> _SUPPLIED MATERIAL_:
-------

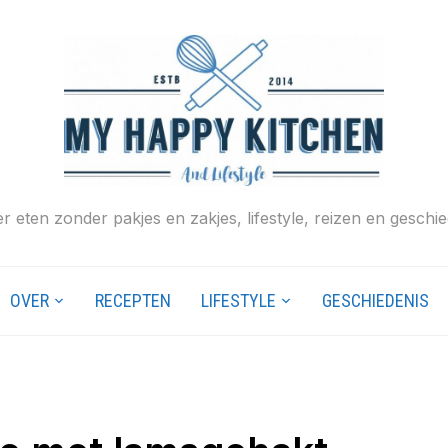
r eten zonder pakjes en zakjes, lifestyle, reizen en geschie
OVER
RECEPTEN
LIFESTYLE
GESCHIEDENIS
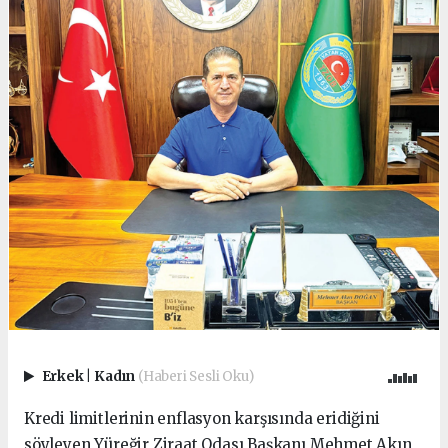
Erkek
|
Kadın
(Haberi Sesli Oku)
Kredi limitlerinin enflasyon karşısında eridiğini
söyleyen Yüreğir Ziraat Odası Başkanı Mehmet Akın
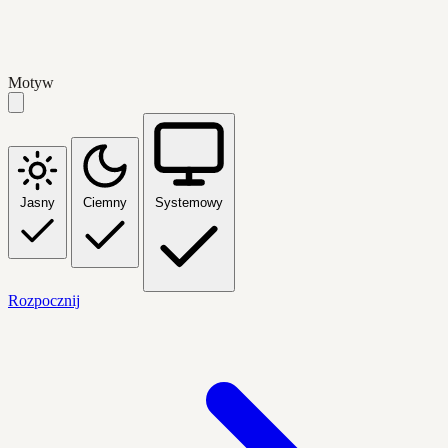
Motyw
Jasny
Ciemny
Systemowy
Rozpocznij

-------

> _YOUR TASK_:
Return every line in the listing that contains the string "Yüreğir".

> _TASK ANSWER_:
söyleyen Yüreğir Ziraat Odası Başkanı Mehmet Akın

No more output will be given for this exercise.